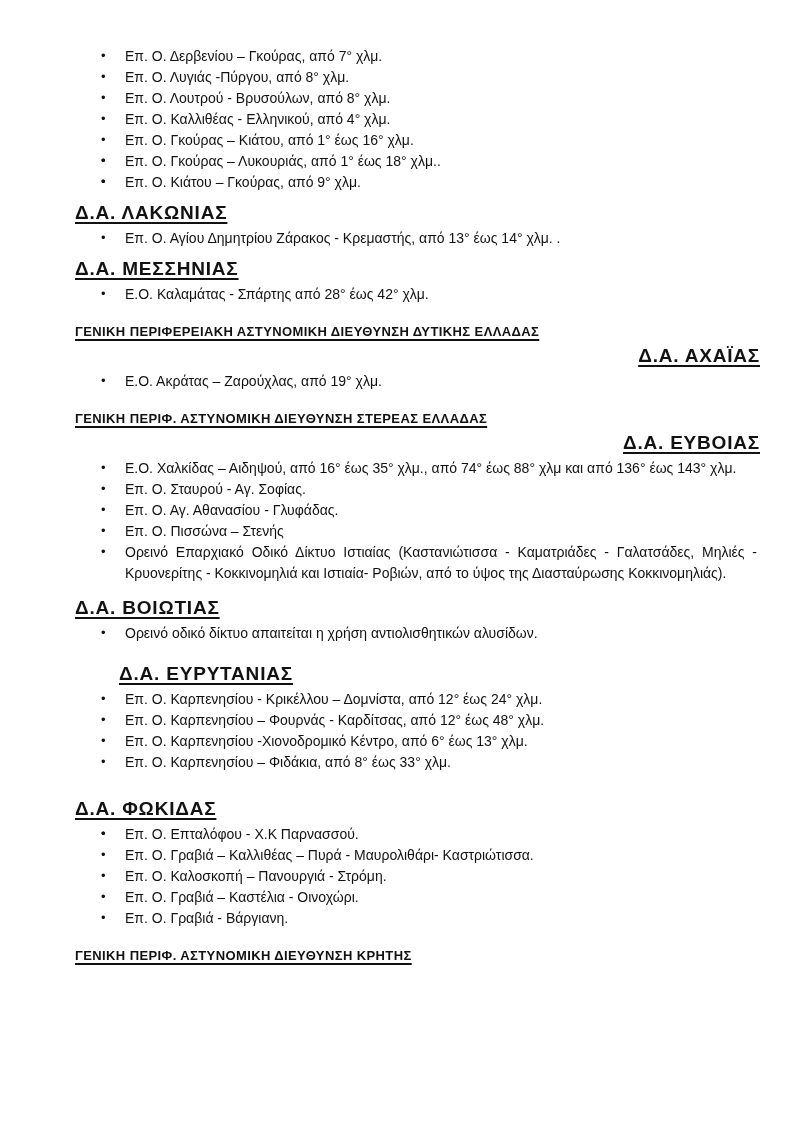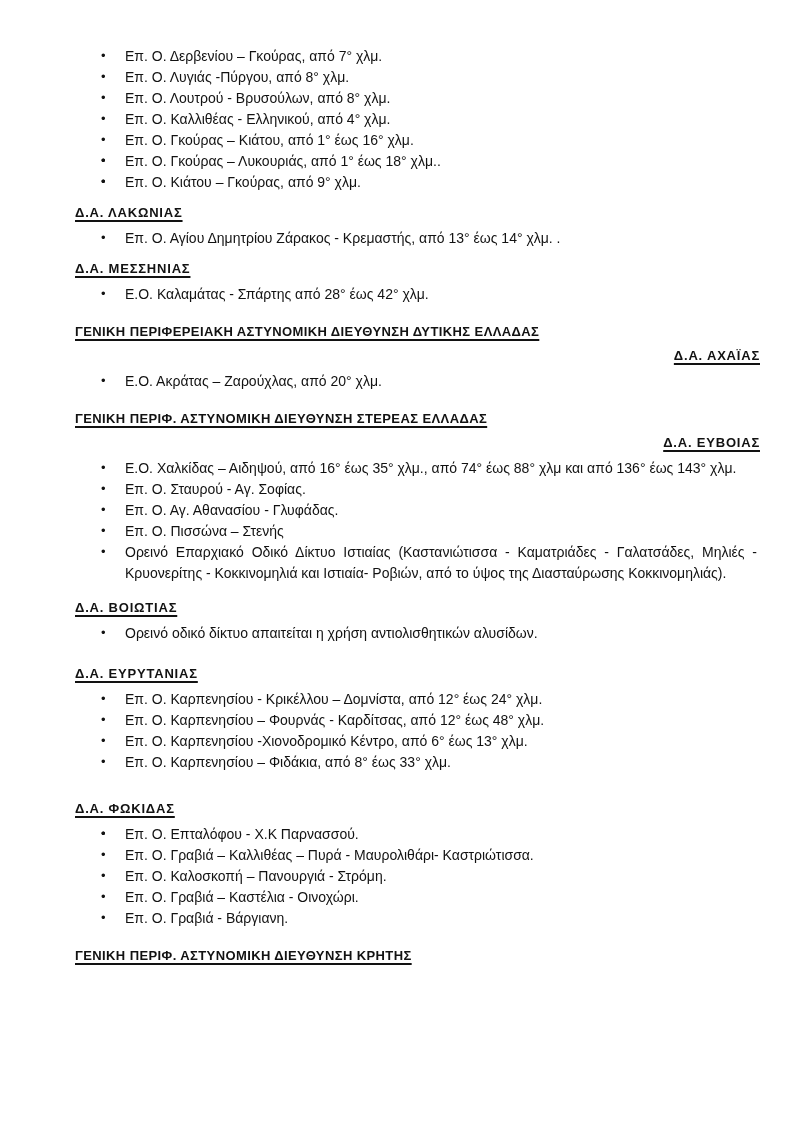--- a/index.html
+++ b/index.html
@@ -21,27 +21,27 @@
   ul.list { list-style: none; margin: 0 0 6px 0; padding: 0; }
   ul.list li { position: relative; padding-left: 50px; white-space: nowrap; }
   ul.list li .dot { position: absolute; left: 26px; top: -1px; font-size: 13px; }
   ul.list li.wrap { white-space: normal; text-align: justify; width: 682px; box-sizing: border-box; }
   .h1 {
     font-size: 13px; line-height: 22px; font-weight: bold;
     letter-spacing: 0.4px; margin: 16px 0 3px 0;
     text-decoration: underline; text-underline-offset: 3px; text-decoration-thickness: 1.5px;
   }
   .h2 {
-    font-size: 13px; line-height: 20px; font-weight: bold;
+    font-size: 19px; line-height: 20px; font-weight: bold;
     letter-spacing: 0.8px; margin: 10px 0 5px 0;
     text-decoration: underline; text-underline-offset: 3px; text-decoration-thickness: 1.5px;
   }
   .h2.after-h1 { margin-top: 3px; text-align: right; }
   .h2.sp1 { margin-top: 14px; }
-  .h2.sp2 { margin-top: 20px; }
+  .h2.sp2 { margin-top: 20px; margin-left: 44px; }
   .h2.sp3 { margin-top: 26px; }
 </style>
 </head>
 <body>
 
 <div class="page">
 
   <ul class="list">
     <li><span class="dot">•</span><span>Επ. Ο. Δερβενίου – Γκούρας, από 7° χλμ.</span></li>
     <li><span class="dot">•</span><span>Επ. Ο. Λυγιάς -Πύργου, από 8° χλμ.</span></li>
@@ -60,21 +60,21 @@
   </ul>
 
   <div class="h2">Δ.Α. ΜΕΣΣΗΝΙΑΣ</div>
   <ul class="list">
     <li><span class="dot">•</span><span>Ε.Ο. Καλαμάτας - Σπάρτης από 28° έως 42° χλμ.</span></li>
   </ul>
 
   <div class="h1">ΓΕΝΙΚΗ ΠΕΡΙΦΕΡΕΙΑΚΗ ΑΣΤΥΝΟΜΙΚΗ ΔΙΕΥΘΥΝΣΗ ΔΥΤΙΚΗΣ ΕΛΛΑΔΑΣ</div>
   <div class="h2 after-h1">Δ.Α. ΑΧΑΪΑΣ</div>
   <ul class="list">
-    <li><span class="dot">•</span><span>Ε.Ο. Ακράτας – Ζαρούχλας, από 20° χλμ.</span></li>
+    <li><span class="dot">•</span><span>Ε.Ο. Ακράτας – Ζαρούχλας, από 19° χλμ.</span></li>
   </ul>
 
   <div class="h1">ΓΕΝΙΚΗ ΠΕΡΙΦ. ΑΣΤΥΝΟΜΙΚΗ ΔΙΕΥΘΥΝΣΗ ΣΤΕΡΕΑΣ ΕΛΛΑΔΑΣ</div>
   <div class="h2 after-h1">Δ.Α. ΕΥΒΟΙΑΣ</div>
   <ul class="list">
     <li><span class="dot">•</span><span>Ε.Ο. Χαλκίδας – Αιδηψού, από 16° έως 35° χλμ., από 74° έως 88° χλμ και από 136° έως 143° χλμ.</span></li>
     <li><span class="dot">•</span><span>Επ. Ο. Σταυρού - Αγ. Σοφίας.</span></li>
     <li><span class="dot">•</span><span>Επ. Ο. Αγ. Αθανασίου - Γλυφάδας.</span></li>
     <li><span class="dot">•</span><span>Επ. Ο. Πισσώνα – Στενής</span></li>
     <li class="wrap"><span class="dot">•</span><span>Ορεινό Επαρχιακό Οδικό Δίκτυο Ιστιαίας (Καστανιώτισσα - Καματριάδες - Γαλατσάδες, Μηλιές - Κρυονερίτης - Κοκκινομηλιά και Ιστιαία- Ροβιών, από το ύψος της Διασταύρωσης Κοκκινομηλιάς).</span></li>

--

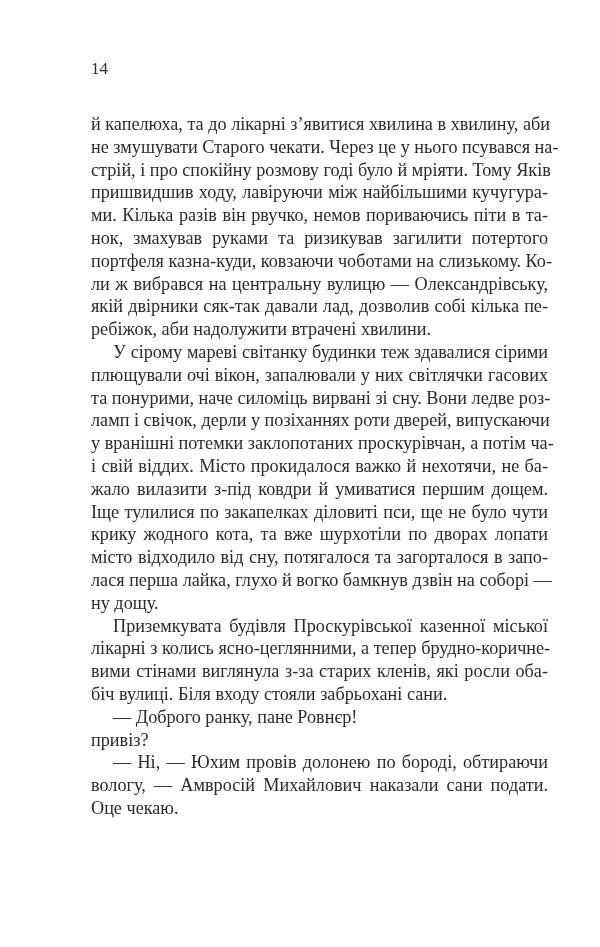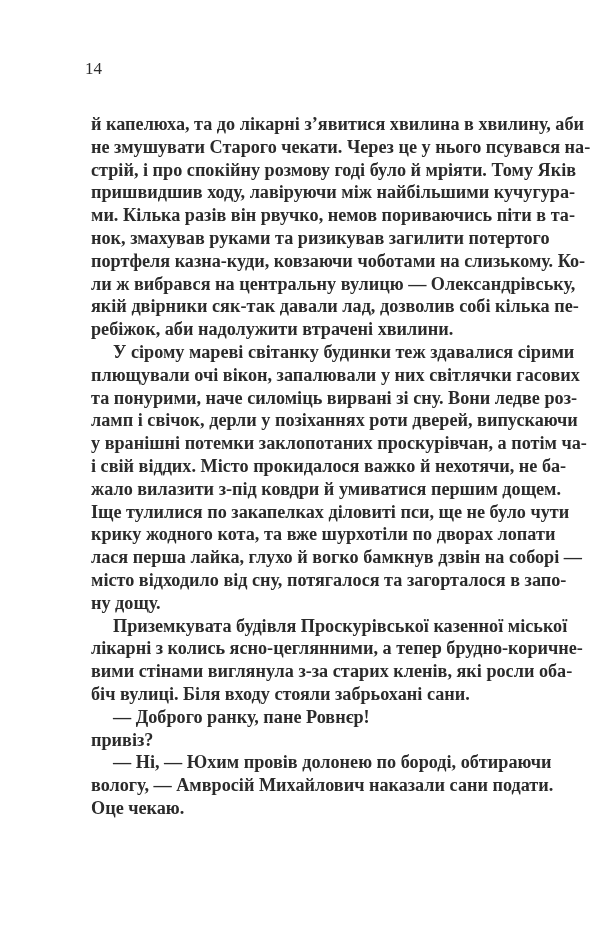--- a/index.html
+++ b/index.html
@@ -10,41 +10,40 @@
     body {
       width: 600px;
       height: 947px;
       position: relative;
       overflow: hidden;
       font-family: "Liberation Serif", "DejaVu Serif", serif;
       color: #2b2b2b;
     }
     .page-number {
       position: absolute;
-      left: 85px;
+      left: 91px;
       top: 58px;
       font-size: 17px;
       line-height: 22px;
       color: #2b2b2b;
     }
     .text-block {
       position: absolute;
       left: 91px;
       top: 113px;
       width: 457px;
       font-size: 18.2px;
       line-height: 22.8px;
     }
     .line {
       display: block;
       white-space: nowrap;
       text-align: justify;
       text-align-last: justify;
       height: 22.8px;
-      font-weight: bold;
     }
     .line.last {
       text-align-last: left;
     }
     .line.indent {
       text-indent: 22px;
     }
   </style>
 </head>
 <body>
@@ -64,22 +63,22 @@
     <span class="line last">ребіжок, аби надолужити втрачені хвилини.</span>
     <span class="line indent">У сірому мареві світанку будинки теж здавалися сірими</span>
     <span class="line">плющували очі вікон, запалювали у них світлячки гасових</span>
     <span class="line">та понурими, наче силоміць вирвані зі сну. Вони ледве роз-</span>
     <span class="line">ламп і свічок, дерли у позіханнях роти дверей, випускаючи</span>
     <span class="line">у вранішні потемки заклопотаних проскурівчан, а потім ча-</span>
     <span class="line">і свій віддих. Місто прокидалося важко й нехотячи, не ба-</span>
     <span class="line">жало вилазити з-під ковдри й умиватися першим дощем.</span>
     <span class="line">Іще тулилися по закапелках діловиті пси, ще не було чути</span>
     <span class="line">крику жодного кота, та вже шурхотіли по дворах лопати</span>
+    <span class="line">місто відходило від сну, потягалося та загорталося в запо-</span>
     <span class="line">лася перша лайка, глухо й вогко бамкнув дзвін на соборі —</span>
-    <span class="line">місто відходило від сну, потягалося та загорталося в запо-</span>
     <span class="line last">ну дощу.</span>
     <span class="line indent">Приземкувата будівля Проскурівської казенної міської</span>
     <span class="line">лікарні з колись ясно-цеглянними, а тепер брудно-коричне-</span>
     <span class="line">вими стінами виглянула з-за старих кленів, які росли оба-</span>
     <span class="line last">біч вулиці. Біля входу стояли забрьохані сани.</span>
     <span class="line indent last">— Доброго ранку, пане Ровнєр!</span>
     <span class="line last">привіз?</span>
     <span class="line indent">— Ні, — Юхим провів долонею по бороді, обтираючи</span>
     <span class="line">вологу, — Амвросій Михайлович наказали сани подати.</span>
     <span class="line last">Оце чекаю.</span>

...

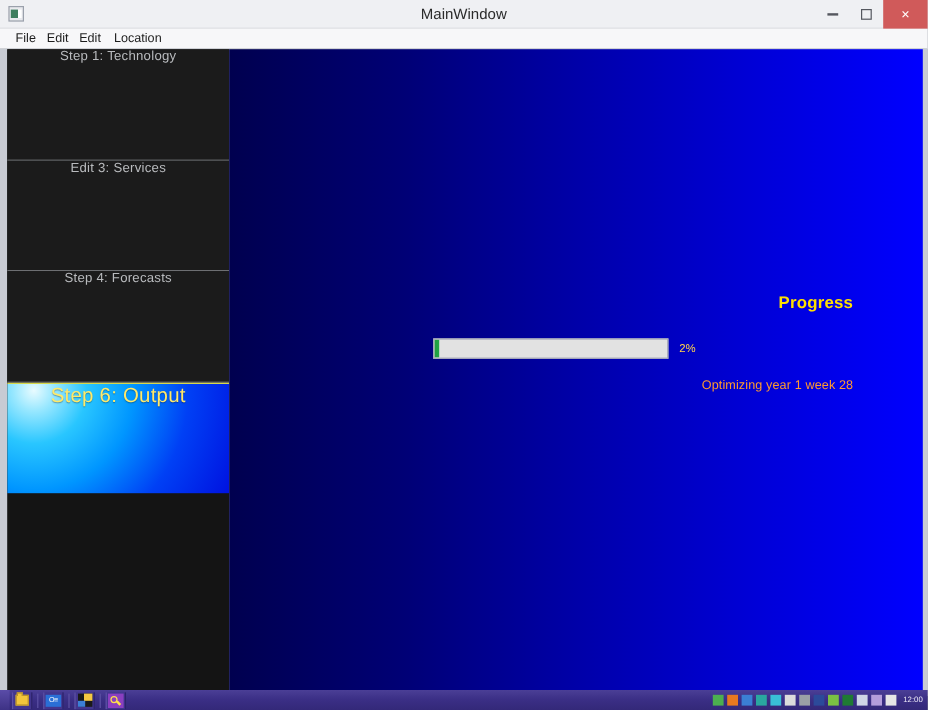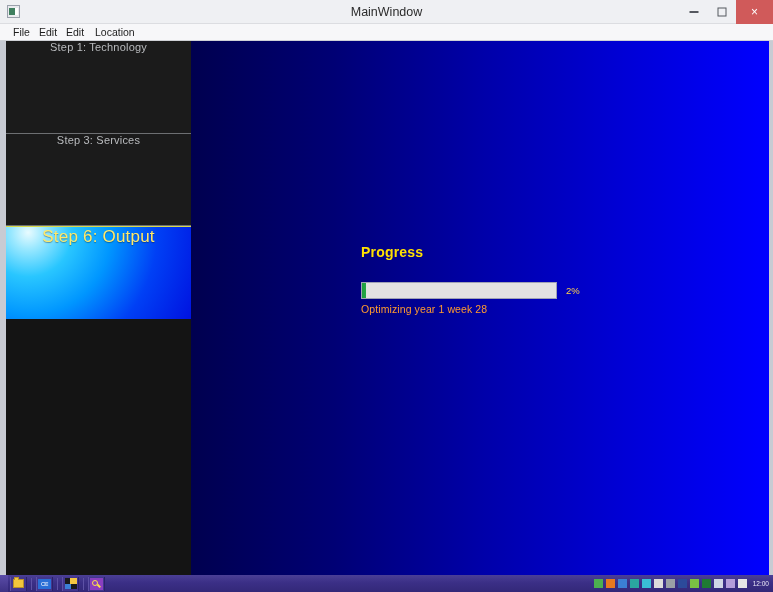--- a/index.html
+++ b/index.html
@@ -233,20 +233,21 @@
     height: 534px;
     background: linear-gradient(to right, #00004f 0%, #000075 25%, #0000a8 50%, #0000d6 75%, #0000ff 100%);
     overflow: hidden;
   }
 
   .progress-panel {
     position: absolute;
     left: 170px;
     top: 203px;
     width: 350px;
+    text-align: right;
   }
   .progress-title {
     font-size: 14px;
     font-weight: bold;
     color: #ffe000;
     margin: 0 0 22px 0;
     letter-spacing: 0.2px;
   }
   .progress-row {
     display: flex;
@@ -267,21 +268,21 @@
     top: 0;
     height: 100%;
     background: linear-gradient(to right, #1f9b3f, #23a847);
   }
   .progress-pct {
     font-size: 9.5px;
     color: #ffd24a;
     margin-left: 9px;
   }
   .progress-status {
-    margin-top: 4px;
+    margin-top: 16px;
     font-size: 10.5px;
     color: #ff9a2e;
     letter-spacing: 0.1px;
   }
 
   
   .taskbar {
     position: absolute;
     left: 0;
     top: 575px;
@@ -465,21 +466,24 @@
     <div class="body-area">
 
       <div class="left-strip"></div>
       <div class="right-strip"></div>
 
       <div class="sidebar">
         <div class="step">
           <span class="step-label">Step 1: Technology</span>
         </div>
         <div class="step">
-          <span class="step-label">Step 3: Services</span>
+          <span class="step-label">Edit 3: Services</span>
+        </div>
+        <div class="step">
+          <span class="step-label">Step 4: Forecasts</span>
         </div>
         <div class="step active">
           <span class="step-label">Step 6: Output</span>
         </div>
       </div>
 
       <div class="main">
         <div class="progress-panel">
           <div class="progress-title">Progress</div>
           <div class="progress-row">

§ INSTRUCTIONS FOR THE TASK
Tally the lines in the records above that contain the string "align" and report only the tally.

§ WRITTEN ANSWER
6